Im Fall des Beschwerdeführers kommen dazu die festgestellte Suchtgiftdelinquenz, das Missverhalten in der U-Bahn, die wiederholten Missachtungen des MeldeG sowie die mehrfach falschen Angaben zu seiner Person als Faktoren, die gravierend für die Rückkehr des Beschwerdeführers in den Herkunftsstaat sprechen.

Es würde einer Benachteiligung jener Fremden gleichkommen, die die Einreise- und Aufenthaltsbestimmungen in Österreich beachten, wenn sich der Beschwerdeführer erfolgreich auf sein Privat- und Familienleben berufen könnte, obwohl er seinen Aufenthalt lediglich durch seine faktische Einreise und einen unbegründeten Asylantrag erzwungen und sich daran anschließend nicht gesetzeskonform verhalten hat. In letzter Konsequenz würde ein solches Verhalten zu einer unsachlichen und damit verfassungswidrigen Differenzierung der Fremden untereinander führen.

Die Erlassung einer Rückkehrentscheidung kann daher nicht im Sinne von § 9 Abs. 2 BFA-VG als unzulässig angesehen werden.

Demgemäß waren die Rückkehrentscheidungen in den Spruchpunkten beider Bescheide zu bestätigen.

3.3 Zur Zulässigkeit der Abschiebung (Bescheid I, Spruchpunkt III, Bescheid 2, Spruchpunkt V):

Gemäß § 52 Abs. 9 FPG hat das BFA mit einer Rückkehrentscheidung gleichzeitig festzustellen, dass eine Abschiebung eines Drittstaatsangehörigen gemäß § 46 FPG in einen oder mehrere bestimmte Staaten zulässig ist, es sei denn, dies wäre aus vom Drittstaatsangehörigen zu vertretenden Gründen nicht möglich.

Die Abschiebung in einen Staat ist nach § 50 Abs. 1 FPG unzulässig, wenn dadurch Art. 2 oder 3 EMRK oder die Protokolle Nr. 6 oder Nr. 13 zur Konvention verletzt würden, oder für den Betroffenen als Zivilperson eine ernsthafte Bedrohung des Lebens oder der Unversehrtheit infolge willkürlicher Gewalt im Rahmen eines internationalen oder innerstaatlichen Konfliktes verbunden wäre.

Nach § 50 Abs. 2 FPG ist die Abschiebung in einen Staat auch unzulässig, wenn stichhaltige Gründe für die Annahme vorliegen, dass dort das Leben des Betroffenen oder seine Freiheit aus Gründen seiner Rasse, Religion, Nationalität, Zugehörigkeit zu einer bestimmten sozialen Gruppe oder persönlichen Ansichten bedroht wäre, es sei denn, es besteht eine innerstaatliche Fluchtalternative.
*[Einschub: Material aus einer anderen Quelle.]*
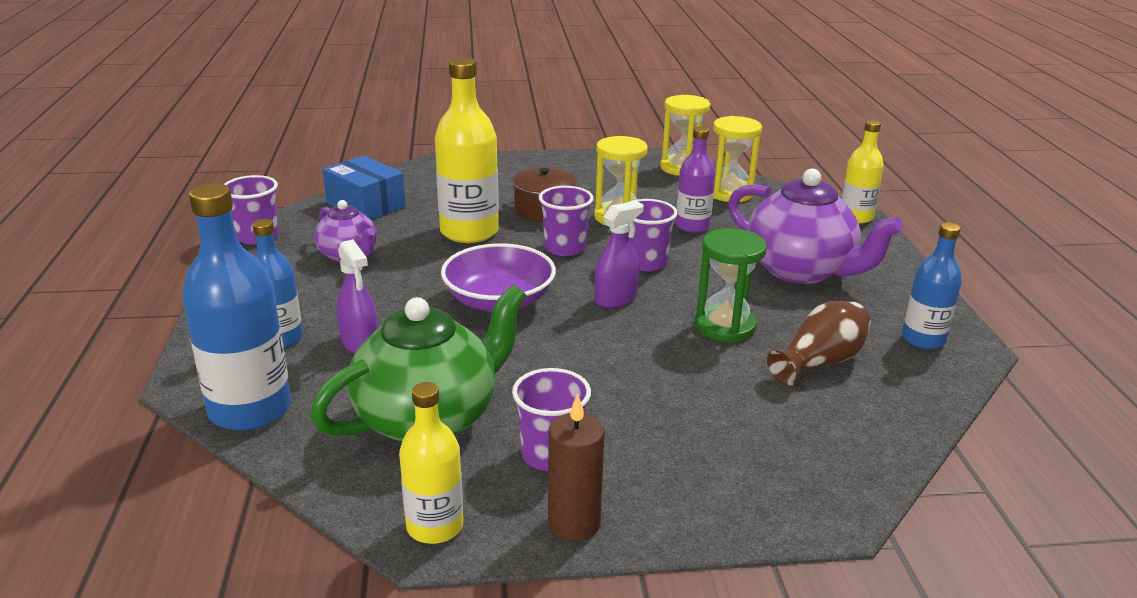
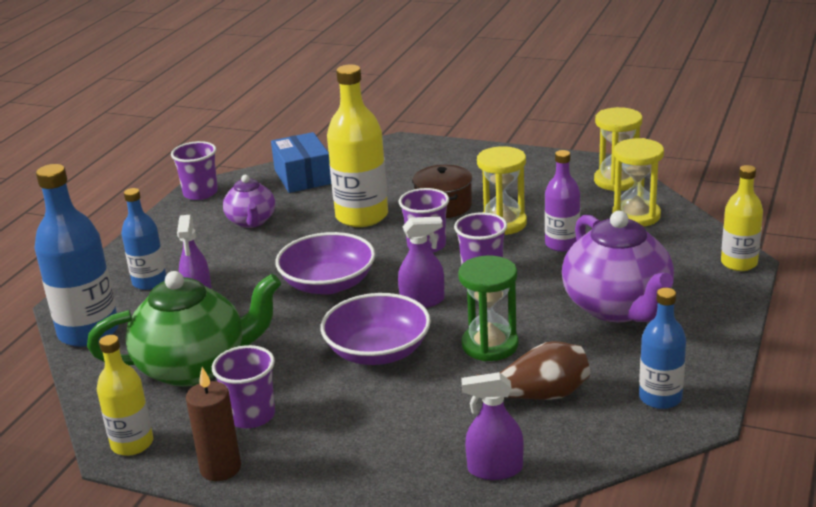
camera: 30 degrees right, 0 degrees up
(621, 356) = (378, 351): none -> purple bowl
(858, 442) = (494, 469): none -> purple spray bottle

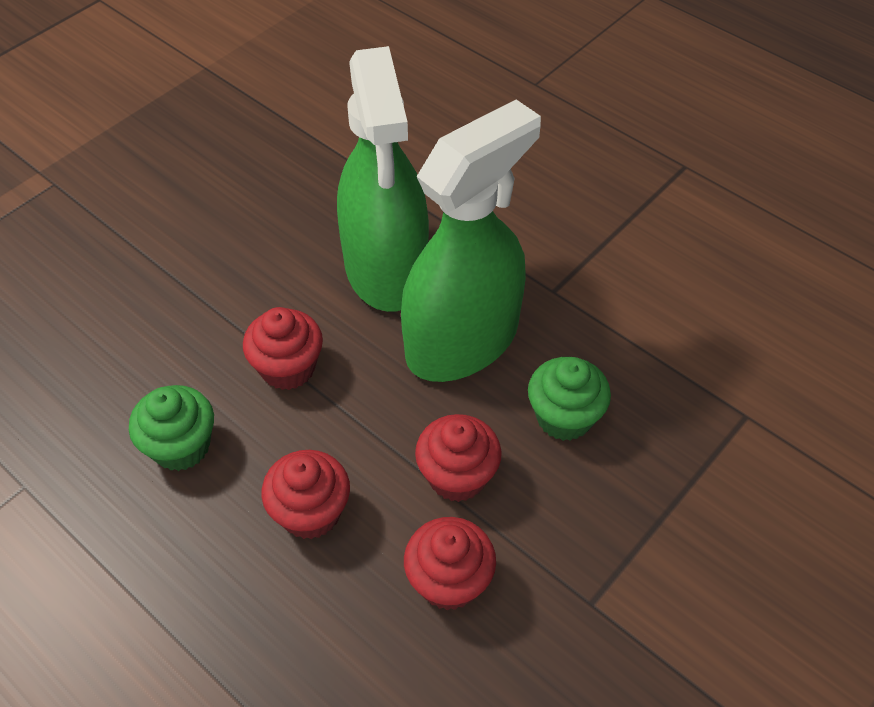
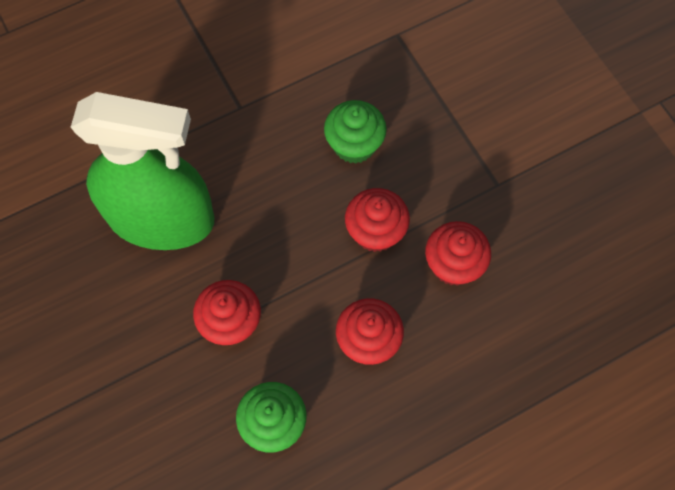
camera: 70 degrees left, 15 degrees up
(462, 340) = (259, 187): green spray bottle -> none

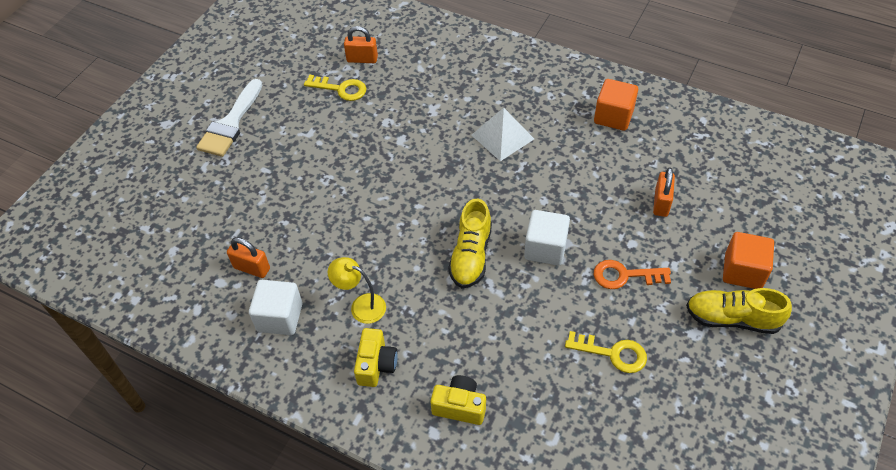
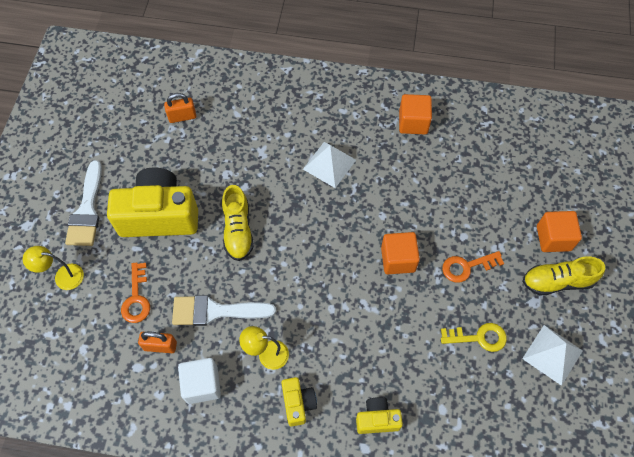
camera: 20 degrees left, 10 degrees up
(181, 178) = (63, 276): none -> yellow lamp
(246, 216) = (136, 298): none -> orange key
(301, 145) = (159, 216): none -> yellow camera
(323, 249) = (215, 311): none -> white brush
(340, 89) = (174, 151): yellow key -> none
(471, 256) = (341, 282): yellow shoe -> yellow shoe (238, 230)
(545, 248) = (398, 259): white cube -> orange cube
(661, 203) = (475, 194): orange padlock -> none
(699, 396) = (552, 354): none -> white pyramid

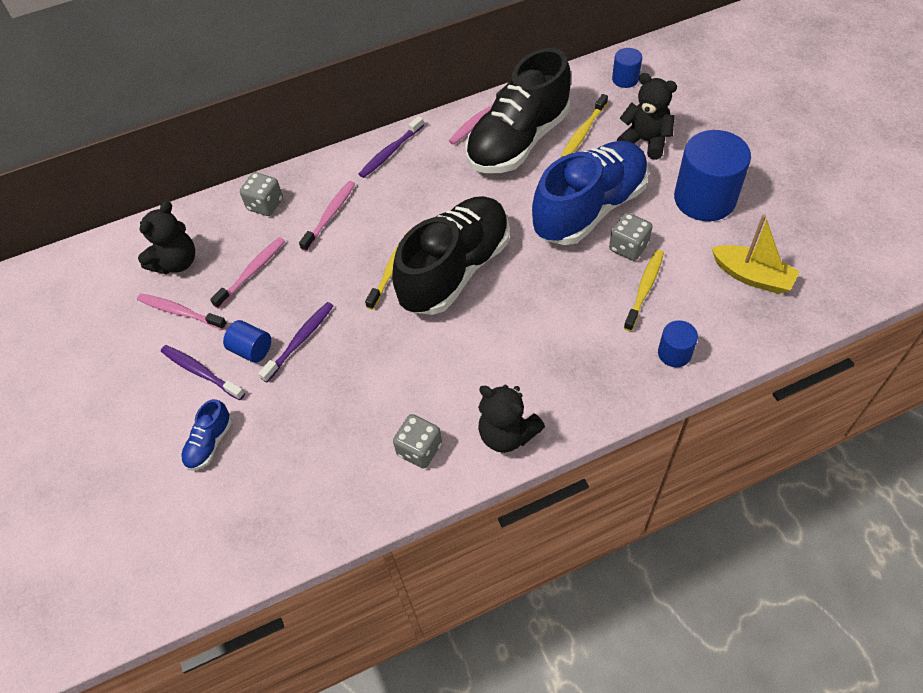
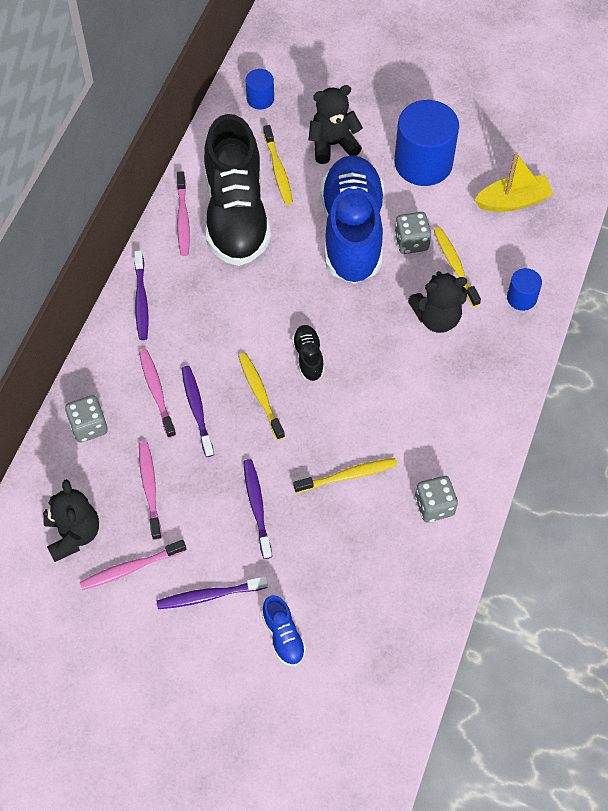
camera: 50 degrees left, 5 degrees up
(251, 349) = (228, 545): blue cylinder -> none
(340, 246) = (197, 410): none -> purple toothbrush
(384, 373) = (348, 476): none -> yellow toothbrush
(455, 270) = (308, 357): black shoe -> black shoe, size x0.41
(507, 434) = (478, 445): black teddy bear -> black teddy bear (437, 318)

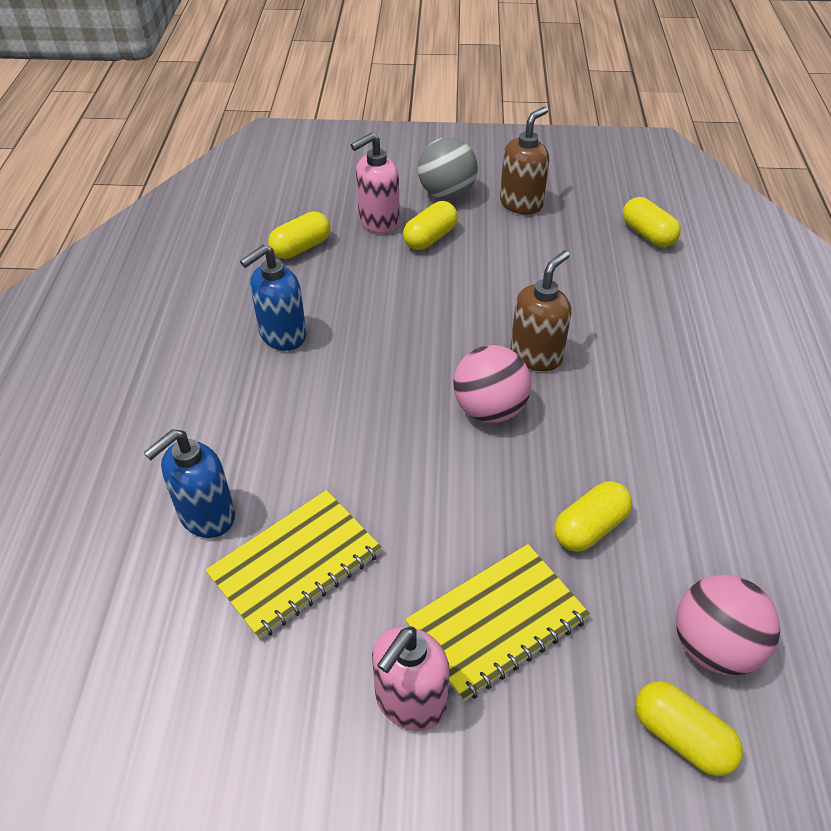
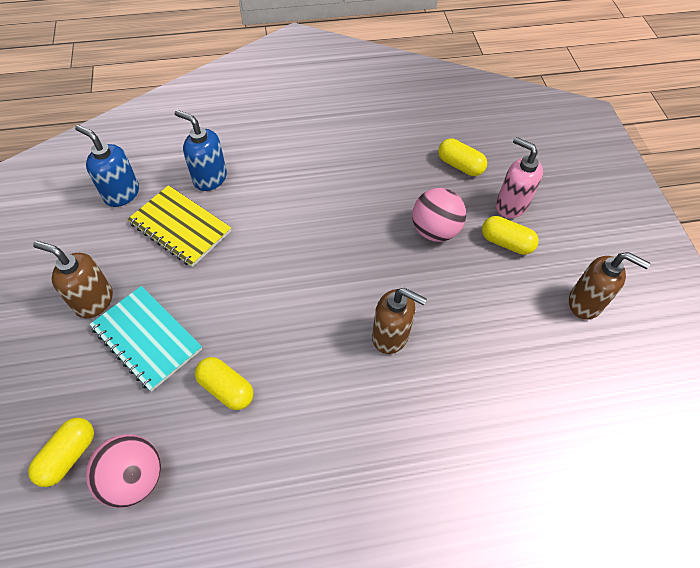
camera: 75 degrees right, 10 degrees up
(282, 335) = (365, 177): blue soap dispenser -> blue soap dispenser (121, 193)
(410, 701) = (94, 301): pink soap dispenser -> brown soap dispenser
(446, 194) = (571, 244): grey ball -> none
(489, 409) = (325, 311): pink ball -> pink ball (434, 230)
(496, 622) = (147, 338): yellow notebook -> turquoise notebook
(647, 234) = (589, 417): yellow capsule -> none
§ 50 Abs. 3 FPG erklärt die Abschiebung unzulässig, solange ihr die Empfehlung einer vorläufigen Maßnahme durch den Europäischen Gerichtshof für Menschenrechte entgegensteht.

Es liegen keine Anhaltspunkte vor, dass der Beschwerdeführer im Falle seiner Rückkehr nach Nigeria einer realen Gefahr der Folter, der unmenschlichen Strafe oder Behandlung oder der Todesstrafe ausgesetzt wäre.

Auch fehlt es an jedem Indiz, dass der Beschwerdeführer im Falle seiner Rückkehr durch einen innerstaatlichen oder zwischenstaatlichen Konflikt Gefahr laufen würde in seinem Leben beeinträchtigt oder gar getötet würde.

Es gibt keine Anhaltspunkte dafür, dass dem Beschwerdeführer im Falle einer Rückkehr die notdürftigste Lebensgrundlage entzogen und damit die Schwelle des Art. 3 EMRK überschritten wäre. Das gilt auch, wenn eine Unterstützung durch Angehörige ausbleiben sollte. Der Beschwerdeführer ist ausreichend gesund und daher erwerbsfähig.